-- Goal of the exercise --
Output the lines below word for word, without the pictures.

-- Stored data --
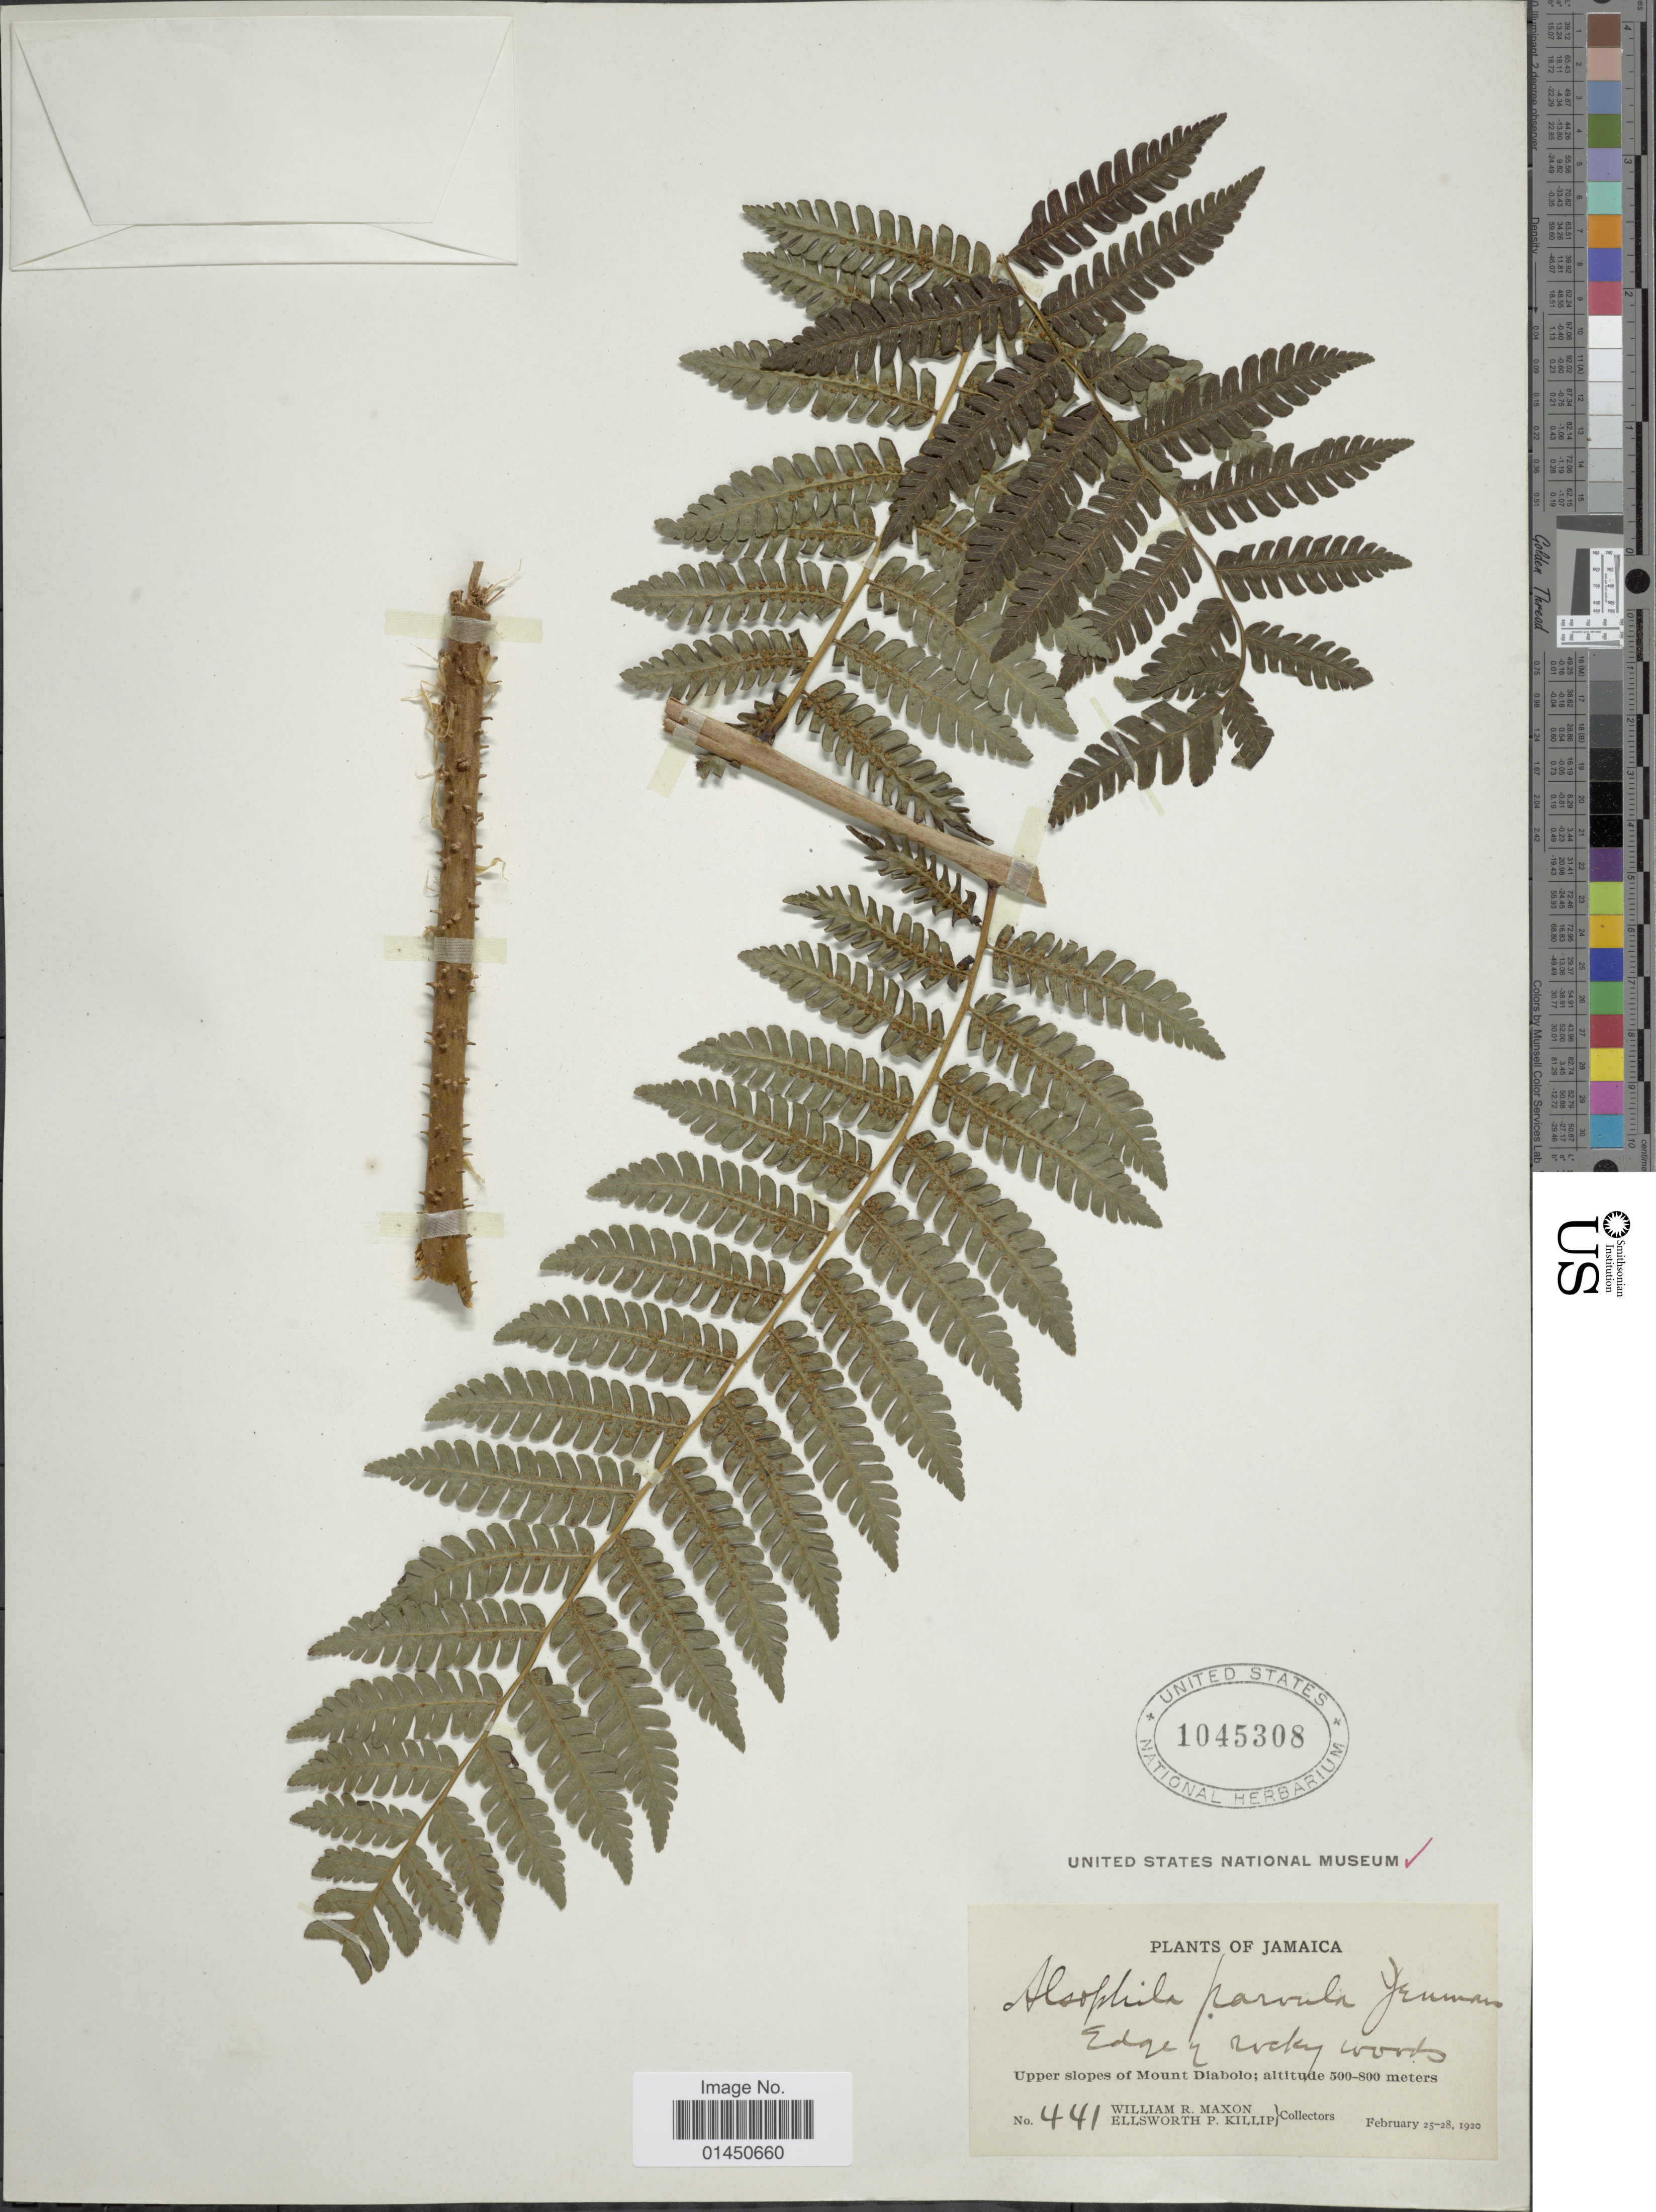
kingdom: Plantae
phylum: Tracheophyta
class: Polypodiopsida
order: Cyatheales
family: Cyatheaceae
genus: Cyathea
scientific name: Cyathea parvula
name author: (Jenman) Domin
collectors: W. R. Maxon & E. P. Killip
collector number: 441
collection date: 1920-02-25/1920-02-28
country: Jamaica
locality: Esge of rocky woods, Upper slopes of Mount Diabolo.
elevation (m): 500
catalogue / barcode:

-- Complete answer --
kingdom: Plantae
phylum: Tracheophyta
class: Polypodiopsida
order: Cyatheales
family: Cyatheaceae
genus: Cyathea
scientific name: Cyathea parvula
name author: (Jenman) Domin
collectors: W. R. Maxon & E. P. Killip
collector number: 441
collection date: 1920-02-25/1920-02-28
country: Jamaica
locality: Esge of rocky woods, Upper slopes of Mount Diabolo.
elevation (m): 500
catalogue / barcode:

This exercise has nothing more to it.